TEXTE FOURNI ->

Du 17 mars au 11 juin, le Musée de la Boverie accueille l’exposition «Révolution bande dessinée : Métal Hurlant et (À SUIVRE)», qui s’attarde sur les parcours parallèles de ces deux revues devenues cultes à travers un choix de plus de 300 planches originales. L’occasion de parler cases, planches, crayons et subversion avec Erwin Dejasse et Frédéric Paques, docteurs en Histoire de l’Art en charge du cours de BD de l’Université de Liège.
C’est un temps que les moins de 20 ans ne peuvent pas connaître : durant près de deux décennies, deux revues vont marquer de leur empreinte tout un pan du 9e art en alliant audaces visuelles et narratives, liberté de ton et découvertes de multiples talents. Ces revues s’appellent Métal Hurlant (1975-1987 puis 2002-2004) et (A SUIVRE) (1978-1997). « Chez Métal Hurlant, on va retrouver de jeunes talents comme des gars plus confirmés » explique Erwin Dejasse. « Citons par exemple Gotlib, Tardi, Bilal mais aussi Dominique Hé, Michel Crespin ou encore François Schuiten ». À l’inverse, (À SUIVRE) va principalement se reposer sur des talents déjà reconnus, qu’ils vont pousser à s’améliorer encore et encore. Frédéric Paques : « C’est l’époque des Tardi (encore lui), Rochette & Lob, Peeters & Schuiten mais aussi et surtout Pratt et quelques autres comme Servais ou Munoz & Sampayo ». En l’espace de vingt ans, ces revues vont ouvrir les horizons de plusieurs générations de dessinateurs et d’auteurs, et devenir des références aujourd’hui presque canoniques.

CONSIGNE -> D'après le texte sur l'exposition consacrée à Métal Hurlant et (À SUIVRE), combien de planches originales le Musée de la Boverie présente-t-il ?

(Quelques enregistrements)
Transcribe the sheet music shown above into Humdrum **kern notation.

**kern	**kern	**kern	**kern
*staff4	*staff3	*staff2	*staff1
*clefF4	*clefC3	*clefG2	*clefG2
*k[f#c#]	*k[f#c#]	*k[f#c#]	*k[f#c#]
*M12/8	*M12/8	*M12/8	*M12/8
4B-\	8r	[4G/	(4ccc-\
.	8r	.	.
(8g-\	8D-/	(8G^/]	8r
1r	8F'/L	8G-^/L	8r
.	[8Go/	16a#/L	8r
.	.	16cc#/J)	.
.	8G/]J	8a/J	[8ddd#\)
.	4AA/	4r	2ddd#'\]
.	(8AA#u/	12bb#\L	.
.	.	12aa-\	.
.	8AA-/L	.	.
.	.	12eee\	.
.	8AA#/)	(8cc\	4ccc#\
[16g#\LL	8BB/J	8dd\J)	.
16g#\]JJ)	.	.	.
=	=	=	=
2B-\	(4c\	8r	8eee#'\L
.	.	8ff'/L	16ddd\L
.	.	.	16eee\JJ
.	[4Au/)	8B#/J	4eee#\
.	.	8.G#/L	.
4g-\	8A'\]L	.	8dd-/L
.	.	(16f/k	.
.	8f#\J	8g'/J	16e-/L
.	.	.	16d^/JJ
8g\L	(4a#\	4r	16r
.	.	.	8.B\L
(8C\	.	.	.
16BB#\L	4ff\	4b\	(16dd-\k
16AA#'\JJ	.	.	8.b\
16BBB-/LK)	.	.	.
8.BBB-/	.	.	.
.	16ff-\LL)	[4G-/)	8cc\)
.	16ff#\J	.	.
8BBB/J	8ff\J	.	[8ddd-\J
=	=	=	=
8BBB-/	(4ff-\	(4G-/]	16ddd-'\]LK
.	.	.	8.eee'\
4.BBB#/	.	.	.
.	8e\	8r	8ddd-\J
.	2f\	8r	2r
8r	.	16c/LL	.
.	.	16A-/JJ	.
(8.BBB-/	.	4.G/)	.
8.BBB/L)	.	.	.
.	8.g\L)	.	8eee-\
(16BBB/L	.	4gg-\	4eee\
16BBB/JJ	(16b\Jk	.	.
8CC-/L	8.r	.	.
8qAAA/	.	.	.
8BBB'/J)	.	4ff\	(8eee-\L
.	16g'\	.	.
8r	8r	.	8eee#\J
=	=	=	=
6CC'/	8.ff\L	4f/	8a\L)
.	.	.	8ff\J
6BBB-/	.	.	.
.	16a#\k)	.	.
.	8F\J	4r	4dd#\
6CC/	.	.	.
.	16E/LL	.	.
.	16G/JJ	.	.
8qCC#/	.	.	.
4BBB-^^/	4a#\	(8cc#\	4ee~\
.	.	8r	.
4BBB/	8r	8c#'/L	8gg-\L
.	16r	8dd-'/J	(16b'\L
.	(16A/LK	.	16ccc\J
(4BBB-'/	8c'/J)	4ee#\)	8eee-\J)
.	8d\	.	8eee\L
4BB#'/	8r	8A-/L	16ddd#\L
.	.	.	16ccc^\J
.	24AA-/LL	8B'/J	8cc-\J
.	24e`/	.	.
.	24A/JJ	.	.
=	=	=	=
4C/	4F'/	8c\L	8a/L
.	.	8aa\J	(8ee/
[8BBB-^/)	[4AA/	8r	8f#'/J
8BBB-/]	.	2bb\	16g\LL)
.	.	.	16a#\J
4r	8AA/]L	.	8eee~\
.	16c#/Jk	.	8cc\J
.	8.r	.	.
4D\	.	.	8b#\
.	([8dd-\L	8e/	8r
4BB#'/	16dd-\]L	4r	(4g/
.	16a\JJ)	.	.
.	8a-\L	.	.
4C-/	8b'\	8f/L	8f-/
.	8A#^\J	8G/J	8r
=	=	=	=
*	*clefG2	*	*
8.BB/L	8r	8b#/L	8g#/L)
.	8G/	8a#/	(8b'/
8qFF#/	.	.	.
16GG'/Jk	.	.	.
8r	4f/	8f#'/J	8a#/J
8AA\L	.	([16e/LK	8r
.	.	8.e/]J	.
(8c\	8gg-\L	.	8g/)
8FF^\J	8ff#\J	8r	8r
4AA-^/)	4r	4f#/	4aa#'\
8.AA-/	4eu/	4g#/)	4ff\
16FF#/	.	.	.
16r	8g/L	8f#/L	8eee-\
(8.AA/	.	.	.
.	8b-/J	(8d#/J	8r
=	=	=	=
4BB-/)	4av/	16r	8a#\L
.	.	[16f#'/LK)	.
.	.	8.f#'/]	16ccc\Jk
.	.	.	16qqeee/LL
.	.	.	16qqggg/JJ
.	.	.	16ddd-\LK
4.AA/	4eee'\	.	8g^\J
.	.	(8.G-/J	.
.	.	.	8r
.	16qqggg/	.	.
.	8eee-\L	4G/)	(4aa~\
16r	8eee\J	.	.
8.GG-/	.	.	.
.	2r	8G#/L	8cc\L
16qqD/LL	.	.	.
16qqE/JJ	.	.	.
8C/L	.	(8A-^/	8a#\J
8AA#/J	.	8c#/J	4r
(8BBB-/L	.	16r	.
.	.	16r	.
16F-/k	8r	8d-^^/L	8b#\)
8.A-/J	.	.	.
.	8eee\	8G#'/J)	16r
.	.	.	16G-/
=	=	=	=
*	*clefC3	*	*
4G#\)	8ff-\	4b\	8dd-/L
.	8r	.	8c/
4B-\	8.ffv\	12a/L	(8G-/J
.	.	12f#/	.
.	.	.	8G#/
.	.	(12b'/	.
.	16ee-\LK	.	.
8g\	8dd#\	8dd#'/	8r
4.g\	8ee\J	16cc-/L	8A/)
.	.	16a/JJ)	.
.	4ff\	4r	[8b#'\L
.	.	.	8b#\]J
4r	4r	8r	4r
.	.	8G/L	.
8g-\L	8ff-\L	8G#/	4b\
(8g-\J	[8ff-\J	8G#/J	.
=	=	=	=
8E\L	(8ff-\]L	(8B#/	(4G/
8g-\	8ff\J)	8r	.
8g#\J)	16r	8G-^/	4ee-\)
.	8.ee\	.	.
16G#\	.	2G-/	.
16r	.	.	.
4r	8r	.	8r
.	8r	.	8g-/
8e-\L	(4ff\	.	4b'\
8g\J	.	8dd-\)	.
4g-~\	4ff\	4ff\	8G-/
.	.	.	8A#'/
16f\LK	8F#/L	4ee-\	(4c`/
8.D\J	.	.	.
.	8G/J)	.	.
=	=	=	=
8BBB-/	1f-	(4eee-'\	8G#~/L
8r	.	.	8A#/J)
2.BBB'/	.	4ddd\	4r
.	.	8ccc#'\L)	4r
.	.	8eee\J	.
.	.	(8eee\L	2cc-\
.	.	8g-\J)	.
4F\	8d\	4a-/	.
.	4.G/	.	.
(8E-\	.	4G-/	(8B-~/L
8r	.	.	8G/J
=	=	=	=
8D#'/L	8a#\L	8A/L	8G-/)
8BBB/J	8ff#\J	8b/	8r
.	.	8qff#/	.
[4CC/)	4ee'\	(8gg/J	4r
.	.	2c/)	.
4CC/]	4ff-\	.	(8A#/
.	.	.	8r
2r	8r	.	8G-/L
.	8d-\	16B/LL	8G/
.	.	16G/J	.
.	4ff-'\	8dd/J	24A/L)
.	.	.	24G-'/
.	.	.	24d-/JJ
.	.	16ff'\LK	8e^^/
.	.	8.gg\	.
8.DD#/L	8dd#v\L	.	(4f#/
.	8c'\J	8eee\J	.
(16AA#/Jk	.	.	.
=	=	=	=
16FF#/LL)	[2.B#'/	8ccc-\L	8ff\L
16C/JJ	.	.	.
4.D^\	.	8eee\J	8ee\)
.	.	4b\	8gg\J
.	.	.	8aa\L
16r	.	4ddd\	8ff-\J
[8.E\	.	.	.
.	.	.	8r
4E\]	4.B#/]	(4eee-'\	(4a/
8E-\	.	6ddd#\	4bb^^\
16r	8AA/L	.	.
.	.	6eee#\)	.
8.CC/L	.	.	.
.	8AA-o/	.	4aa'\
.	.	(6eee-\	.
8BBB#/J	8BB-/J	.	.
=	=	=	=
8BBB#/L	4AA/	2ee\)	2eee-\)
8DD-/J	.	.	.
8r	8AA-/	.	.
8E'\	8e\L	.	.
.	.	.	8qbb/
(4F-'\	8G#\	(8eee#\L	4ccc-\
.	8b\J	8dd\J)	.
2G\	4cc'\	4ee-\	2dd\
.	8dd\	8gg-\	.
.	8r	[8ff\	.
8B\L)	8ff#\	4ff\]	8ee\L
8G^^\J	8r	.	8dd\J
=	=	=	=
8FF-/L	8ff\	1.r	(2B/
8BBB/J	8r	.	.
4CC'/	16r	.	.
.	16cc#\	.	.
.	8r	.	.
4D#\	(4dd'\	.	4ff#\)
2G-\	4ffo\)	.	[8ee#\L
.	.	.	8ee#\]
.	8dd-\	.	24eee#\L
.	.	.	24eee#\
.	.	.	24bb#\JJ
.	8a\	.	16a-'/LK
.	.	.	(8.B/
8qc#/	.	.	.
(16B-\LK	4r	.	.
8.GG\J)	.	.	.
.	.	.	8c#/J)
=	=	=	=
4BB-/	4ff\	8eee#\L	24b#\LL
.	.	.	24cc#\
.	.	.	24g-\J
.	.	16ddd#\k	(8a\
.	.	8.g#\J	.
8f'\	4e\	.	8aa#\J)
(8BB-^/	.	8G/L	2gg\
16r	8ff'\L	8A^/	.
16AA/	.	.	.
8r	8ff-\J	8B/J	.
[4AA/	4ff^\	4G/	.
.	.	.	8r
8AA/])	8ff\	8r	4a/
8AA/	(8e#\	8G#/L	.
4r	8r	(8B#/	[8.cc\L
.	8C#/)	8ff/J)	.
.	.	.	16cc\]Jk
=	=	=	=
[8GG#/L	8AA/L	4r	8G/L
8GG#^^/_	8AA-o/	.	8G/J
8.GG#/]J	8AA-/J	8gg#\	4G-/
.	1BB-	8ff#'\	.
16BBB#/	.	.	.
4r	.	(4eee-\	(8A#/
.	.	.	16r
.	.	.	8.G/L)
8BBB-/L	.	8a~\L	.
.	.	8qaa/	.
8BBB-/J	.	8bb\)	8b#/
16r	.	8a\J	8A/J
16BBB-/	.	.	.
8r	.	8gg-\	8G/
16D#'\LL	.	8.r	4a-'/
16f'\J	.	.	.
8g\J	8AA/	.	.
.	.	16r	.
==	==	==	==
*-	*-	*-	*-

RÉPONSE ATTENDUE -> Plus de 300 planches originales.